- [Job]:
Within the data that follows, set down exactly the lines from the one containing "pluginul. Pentru mai" through the one containing "Seviye 3: Her Köle Milis için +4 savunma", both ends included.

Dataset entries
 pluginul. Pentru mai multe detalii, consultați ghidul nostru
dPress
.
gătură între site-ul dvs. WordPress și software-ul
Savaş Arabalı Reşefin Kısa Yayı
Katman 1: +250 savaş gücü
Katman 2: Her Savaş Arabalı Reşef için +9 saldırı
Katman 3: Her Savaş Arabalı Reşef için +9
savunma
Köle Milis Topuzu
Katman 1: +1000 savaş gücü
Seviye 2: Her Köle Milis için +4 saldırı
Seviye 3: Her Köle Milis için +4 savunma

...

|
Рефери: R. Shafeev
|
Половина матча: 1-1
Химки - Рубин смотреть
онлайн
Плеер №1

- [Result]:
 pluginul. Pentru mai multe detalii, consultați ghidul nostru
dPress
.
gătură între site-ul dvs. WordPress și software-ul
Savaş Arabalı Reşefin Kısa Yayı
Katman 1: +250 savaş gücü
Katman 2: Her Savaş Arabalı Reşef için +9 saldırı
Katman 3: Her Savaş Arabalı Reşef için +9
savunma
Köle Milis Topuzu
Katman 1: +1000 savaş gücü
Seviye 2: Her Köle Milis için +4 saldırı
Seviye 3: Her Köle Milis için +4 savunma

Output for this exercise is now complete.